Making a Spectacle of Itself

The Big Dig hits pay dirt—in the shape of a new island playground in Boston Harbor

DIG THIS : Spectacle Island. The big dig provided topsoil for 2,400 pine, oak, sycamore, and maple trees     Photo: courtesy, Massachusetts Turnpike Authority

EVERYONE WHO HAD the misfortune of laying eyes on Boston's messy Big Dig in the past decade can breathe a sigh of relief now that the largest highway construction project in U.S. history is nearing completion. The highway that split the city has moved underground, but what about the 30 million tons of dirt that were excavated to create the tunnel?

Welcome to new and improved Spectacle Island, reopening June 26 in the Boston Harbor Islands National Recreation Area. The former smallpox quarantine site, illegal gambling den, and—most recently—city dump finally got a makeover. Workers used 6.3 million tons of excavated dirt to reshape the 121-acre island and provided topsoil for 2,400 pine, oak, sycamore, and maple trees.

The heaping mound creates the highest point in Boston Harbor—a 155-foot hill with expansive views of the city's skyline—and has a five-mile network of trails leading to rugged, sandy beaches.

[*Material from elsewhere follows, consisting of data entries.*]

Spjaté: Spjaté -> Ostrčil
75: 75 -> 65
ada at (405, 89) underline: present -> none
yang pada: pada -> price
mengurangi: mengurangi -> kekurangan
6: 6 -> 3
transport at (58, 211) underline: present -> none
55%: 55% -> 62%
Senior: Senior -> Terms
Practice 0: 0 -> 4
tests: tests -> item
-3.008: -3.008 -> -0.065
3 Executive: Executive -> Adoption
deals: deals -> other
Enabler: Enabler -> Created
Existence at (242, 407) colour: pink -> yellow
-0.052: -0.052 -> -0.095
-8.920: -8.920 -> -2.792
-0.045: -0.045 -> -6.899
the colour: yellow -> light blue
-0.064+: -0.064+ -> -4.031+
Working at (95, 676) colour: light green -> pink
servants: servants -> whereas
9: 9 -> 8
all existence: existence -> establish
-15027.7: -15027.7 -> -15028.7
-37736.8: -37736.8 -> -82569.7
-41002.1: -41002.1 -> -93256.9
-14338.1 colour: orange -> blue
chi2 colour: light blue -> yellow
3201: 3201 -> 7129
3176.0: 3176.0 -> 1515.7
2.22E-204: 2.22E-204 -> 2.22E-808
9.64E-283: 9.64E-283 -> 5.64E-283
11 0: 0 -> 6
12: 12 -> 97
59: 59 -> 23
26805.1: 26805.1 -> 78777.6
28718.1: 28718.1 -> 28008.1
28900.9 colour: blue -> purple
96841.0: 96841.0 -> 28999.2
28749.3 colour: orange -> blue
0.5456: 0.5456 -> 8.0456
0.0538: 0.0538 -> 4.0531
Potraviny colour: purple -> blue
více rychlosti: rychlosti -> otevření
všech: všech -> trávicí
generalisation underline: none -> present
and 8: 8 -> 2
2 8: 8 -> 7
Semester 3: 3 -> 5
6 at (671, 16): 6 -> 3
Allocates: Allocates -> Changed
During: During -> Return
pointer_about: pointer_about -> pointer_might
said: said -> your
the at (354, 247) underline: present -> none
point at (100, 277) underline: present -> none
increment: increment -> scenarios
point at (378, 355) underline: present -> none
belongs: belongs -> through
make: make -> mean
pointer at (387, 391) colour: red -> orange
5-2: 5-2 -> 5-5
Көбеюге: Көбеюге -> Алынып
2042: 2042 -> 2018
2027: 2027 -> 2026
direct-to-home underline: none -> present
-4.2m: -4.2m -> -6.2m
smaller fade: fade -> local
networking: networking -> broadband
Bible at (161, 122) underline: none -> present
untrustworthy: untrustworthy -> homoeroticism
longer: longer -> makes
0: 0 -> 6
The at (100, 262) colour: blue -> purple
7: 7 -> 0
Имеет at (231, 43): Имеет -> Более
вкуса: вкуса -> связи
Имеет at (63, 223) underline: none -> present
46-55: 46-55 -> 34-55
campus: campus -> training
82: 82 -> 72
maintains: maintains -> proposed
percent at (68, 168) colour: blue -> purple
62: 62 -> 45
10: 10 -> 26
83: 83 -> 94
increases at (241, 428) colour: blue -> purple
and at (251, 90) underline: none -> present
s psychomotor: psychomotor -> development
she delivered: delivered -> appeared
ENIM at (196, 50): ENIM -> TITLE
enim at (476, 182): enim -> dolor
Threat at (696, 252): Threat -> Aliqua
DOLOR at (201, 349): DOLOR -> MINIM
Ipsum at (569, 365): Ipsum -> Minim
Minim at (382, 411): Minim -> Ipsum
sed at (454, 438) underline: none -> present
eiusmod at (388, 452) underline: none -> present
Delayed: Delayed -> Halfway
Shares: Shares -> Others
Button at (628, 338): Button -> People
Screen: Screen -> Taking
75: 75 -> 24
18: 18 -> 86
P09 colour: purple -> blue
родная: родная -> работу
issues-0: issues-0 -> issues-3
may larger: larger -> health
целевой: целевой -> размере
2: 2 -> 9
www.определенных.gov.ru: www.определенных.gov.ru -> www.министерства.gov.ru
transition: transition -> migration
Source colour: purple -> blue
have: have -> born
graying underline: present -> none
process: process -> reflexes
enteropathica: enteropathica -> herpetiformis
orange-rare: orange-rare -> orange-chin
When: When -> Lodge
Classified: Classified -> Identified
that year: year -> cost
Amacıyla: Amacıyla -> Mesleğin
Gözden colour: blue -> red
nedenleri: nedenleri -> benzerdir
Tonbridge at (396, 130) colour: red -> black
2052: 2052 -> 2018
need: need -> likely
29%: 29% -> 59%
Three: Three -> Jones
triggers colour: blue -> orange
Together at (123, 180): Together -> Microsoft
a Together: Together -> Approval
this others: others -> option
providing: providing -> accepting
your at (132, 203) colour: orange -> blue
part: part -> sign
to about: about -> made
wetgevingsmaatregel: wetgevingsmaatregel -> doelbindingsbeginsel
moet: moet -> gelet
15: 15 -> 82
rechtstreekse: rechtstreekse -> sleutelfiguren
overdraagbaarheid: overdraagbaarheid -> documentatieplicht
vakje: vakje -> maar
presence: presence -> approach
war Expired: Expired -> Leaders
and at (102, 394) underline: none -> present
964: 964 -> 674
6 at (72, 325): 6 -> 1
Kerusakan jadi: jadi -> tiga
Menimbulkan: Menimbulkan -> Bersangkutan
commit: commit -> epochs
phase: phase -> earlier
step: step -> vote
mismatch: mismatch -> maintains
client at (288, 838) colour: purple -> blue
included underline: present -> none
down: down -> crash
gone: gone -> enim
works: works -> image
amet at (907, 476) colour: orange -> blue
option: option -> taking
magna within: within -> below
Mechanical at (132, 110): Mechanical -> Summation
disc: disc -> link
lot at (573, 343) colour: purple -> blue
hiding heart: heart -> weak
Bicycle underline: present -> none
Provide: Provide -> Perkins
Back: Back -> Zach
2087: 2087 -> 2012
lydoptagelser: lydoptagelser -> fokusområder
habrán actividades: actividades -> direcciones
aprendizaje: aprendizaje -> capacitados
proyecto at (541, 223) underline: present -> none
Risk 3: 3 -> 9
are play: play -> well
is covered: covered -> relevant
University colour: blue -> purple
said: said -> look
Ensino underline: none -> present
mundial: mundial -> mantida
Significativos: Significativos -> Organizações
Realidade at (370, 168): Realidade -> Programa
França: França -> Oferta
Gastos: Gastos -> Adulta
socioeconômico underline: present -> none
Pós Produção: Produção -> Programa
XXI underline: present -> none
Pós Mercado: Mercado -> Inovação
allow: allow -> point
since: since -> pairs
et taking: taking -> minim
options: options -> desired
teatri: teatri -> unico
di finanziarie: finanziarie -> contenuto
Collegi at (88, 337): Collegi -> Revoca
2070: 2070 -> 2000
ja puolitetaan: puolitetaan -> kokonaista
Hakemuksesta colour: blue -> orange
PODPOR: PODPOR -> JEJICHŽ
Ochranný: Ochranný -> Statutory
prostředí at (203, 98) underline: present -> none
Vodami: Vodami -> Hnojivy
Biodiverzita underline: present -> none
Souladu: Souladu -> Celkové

Best of all, Spectacle Island can be reached by a 20-minute ferry ride from downtown's Long Wharf. For park and ferry information and schedules, contact Boston Harbor Islands (617-223-8666, www.bostonislands.com).

Although the Massachusetts naturalist and Walden author Henry David Thoreau didn't have Spectacle Island in mind when he spoke of preserving America's "wild spaces," it's refreshing to see good ol' Yankee ingenuity at work.